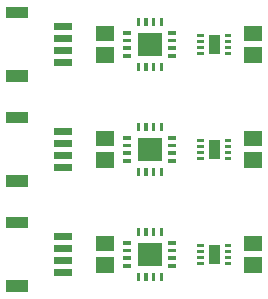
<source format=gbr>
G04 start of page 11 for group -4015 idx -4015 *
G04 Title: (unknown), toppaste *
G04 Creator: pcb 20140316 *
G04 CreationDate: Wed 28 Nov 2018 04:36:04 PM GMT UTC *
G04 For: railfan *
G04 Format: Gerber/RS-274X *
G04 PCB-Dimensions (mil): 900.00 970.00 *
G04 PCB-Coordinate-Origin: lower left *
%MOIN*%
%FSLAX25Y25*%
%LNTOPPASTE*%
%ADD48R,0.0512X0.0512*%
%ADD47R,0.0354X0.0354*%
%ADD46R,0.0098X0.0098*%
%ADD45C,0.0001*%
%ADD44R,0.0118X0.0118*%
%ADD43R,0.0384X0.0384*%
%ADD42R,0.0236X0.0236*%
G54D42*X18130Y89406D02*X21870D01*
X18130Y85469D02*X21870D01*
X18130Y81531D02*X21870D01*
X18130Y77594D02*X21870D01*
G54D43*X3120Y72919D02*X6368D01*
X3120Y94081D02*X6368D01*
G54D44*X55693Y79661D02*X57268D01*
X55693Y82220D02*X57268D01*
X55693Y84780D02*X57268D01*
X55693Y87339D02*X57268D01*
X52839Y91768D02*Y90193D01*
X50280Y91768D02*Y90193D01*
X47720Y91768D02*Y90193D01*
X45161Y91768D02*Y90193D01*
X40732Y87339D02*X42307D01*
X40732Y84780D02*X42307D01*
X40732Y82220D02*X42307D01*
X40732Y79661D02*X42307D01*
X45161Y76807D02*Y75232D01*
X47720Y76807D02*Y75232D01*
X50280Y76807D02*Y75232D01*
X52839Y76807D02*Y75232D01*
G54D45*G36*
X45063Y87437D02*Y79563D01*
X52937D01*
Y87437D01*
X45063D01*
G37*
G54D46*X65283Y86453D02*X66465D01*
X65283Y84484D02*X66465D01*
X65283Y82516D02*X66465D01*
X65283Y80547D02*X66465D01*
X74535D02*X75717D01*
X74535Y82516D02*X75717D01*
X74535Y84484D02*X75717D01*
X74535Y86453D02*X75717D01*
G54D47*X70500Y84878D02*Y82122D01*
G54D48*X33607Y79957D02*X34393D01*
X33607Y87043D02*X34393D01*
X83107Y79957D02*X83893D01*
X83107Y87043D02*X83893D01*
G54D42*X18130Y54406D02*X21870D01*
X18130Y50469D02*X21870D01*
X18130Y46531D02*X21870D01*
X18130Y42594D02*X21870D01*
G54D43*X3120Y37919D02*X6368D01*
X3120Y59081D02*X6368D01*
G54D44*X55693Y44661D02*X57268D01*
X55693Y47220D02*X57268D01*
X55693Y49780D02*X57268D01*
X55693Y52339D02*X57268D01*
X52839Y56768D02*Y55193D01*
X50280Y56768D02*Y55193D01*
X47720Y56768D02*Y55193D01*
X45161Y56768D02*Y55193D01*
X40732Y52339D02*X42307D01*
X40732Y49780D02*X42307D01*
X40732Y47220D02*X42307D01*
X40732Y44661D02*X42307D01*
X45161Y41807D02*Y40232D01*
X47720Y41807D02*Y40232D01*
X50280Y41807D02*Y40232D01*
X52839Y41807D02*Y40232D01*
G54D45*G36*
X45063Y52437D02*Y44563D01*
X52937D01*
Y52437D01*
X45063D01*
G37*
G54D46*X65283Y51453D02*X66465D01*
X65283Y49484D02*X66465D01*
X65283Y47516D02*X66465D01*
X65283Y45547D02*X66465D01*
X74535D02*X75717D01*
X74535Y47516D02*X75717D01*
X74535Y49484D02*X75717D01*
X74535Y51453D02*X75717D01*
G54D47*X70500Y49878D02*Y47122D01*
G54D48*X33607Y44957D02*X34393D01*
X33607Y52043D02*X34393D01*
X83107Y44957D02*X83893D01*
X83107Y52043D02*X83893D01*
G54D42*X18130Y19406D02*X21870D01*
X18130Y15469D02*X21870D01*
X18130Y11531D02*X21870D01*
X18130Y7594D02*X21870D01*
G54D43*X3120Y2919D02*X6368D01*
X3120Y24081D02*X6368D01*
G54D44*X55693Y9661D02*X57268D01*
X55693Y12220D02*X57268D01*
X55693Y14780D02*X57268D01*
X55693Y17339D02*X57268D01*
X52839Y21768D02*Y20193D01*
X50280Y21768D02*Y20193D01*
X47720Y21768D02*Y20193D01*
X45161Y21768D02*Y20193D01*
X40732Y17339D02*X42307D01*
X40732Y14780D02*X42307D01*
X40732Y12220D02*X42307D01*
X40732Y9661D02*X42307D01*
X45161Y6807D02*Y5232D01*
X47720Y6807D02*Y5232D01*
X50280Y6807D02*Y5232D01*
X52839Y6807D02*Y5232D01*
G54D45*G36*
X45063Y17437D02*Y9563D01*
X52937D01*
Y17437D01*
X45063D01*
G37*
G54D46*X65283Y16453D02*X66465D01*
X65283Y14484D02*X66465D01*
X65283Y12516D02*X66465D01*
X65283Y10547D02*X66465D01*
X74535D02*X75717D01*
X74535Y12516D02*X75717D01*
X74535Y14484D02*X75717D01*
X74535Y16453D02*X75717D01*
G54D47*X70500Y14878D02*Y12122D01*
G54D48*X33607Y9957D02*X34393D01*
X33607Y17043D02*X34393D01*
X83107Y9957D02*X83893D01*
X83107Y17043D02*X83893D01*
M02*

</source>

+---+

Your goal =
Copy out the preceding entries without a single change, leaving out the pictures.

Task result =
<source format=gbr>
G04 start of page 11 for group -4015 idx -4015 *
G04 Title: (unknown), toppaste *
G04 Creator: pcb 20140316 *
G04 CreationDate: Wed 28 Nov 2018 04:36:04 PM GMT UTC *
G04 For: railfan *
G04 Format: Gerber/RS-274X *
G04 PCB-Dimensions (mil): 900.00 970.00 *
G04 PCB-Coordinate-Origin: lower left *
%MOIN*%
%FSLAX25Y25*%
%LNTOPPASTE*%
%ADD48R,0.0512X0.0512*%
%ADD47R,0.0354X0.0354*%
%ADD46R,0.0098X0.0098*%
%ADD45C,0.0001*%
%ADD44R,0.0118X0.0118*%
%ADD43R,0.0384X0.0384*%
%ADD42R,0.0236X0.0236*%
G54D42*X18130Y89406D02*X21870D01*
X18130Y85469D02*X21870D01*
X18130Y81531D02*X21870D01*
X18130Y77594D02*X21870D01*
G54D43*X3120Y72919D02*X6368D01*
X3120Y94081D02*X6368D01*
G54D44*X55693Y79661D02*X57268D01*
X55693Y82220D02*X57268D01*
X55693Y84780D02*X57268D01*
X55693Y87339D02*X57268D01*
X52839Y91768D02*Y90193D01*
X50280Y91768D02*Y90193D01*
X47720Y91768D02*Y90193D01*
X45161Y91768D02*Y90193D01*
X40732Y87339D02*X42307D01*
X40732Y84780D02*X42307D01*
X40732Y82220D02*X42307D01*
X40732Y79661D02*X42307D01*
X45161Y76807D02*Y75232D01*
X47720Y76807D02*Y75232D01*
X50280Y76807D02*Y75232D01*
X52839Y76807D02*Y75232D01*
G54D45*G36*
X45063Y87437D02*Y79563D01*
X52937D01*
Y87437D01*
X45063D01*
G37*
G54D46*X65283Y86453D02*X66465D01*
X65283Y84484D02*X66465D01*
X65283Y82516D02*X66465D01*
X65283Y80547D02*X66465D01*
X74535D02*X75717D01*
X74535Y82516D02*X75717D01*
X74535Y84484D02*X75717D01*
X74535Y86453D02*X75717D01*
G54D47*X70500Y84878D02*Y82122D01*
G54D48*X33607Y79957D02*X34393D01*
X33607Y87043D02*X34393D01*
X83107Y79957D02*X83893D01*
X83107Y87043D02*X83893D01*
G54D42*X18130Y54406D02*X21870D01*
X18130Y50469D02*X21870D01*
X18130Y46531D02*X21870D01*
X18130Y42594D02*X21870D01*
G54D43*X3120Y37919D02*X6368D01*
X3120Y59081D02*X6368D01*
G54D44*X55693Y44661D02*X57268D01*
X55693Y47220D02*X57268D01*
X55693Y49780D02*X57268D01*
X55693Y52339D02*X57268D01*
X52839Y56768D02*Y55193D01*
X50280Y56768D02*Y55193D01*
X47720Y56768D02*Y55193D01*
X45161Y56768D02*Y55193D01*
X40732Y52339D02*X42307D01*
X40732Y49780D02*X42307D01*
X40732Y47220D02*X42307D01*
X40732Y44661D02*X42307D01*
X45161Y41807D02*Y40232D01*
X47720Y41807D02*Y40232D01*
X50280Y41807D02*Y40232D01*
X52839Y41807D02*Y40232D01*
G54D45*G36*
X45063Y52437D02*Y44563D01*
X52937D01*
Y52437D01*
X45063D01*
G37*
G54D46*X65283Y51453D02*X66465D01*
X65283Y49484D02*X66465D01*
X65283Y47516D02*X66465D01*
X65283Y45547D02*X66465D01*
X74535D02*X75717D01*
X74535Y47516D02*X75717D01*
X74535Y49484D02*X75717D01*
X74535Y51453D02*X75717D01*
G54D47*X70500Y49878D02*Y47122D01*
G54D48*X33607Y44957D02*X34393D01*
X33607Y52043D02*X34393D01*
X83107Y44957D02*X83893D01*
X83107Y52043D02*X83893D01*
G54D42*X18130Y19406D02*X21870D01*
X18130Y15469D02*X21870D01*
X18130Y11531D02*X21870D01*
X18130Y7594D02*X21870D01*
G54D43*X3120Y2919D02*X6368D01*
X3120Y24081D02*X6368D01*
G54D44*X55693Y9661D02*X57268D01*
X55693Y12220D02*X57268D01*
X55693Y14780D02*X57268D01*
X55693Y17339D02*X57268D01*
X52839Y21768D02*Y20193D01*
X50280Y21768D02*Y20193D01*
X47720Y21768D02*Y20193D01*
X45161Y21768D02*Y20193D01*
X40732Y17339D02*X42307D01*
X40732Y14780D02*X42307D01*
X40732Y12220D02*X42307D01*
X40732Y9661D02*X42307D01*
X45161Y6807D02*Y5232D01*
X47720Y6807D02*Y5232D01*
X50280Y6807D02*Y5232D01*
X52839Y6807D02*Y5232D01*
G54D45*G36*
X45063Y17437D02*Y9563D01*
X52937D01*
Y17437D01*
X45063D01*
G37*
G54D46*X65283Y16453D02*X66465D01*
X65283Y14484D02*X66465D01*
X65283Y12516D02*X66465D01*
X65283Y10547D02*X66465D01*
X74535D02*X75717D01*
X74535Y12516D02*X75717D01*
X74535Y14484D02*X75717D01*
X74535Y16453D02*X75717D01*
G54D47*X70500Y14878D02*Y12122D01*
G54D48*X33607Y9957D02*X34393D01*
X33607Y17043D02*X34393D01*
X83107Y9957D02*X83893D01*
X83107Y17043D02*X83893D01*
M02*

</source>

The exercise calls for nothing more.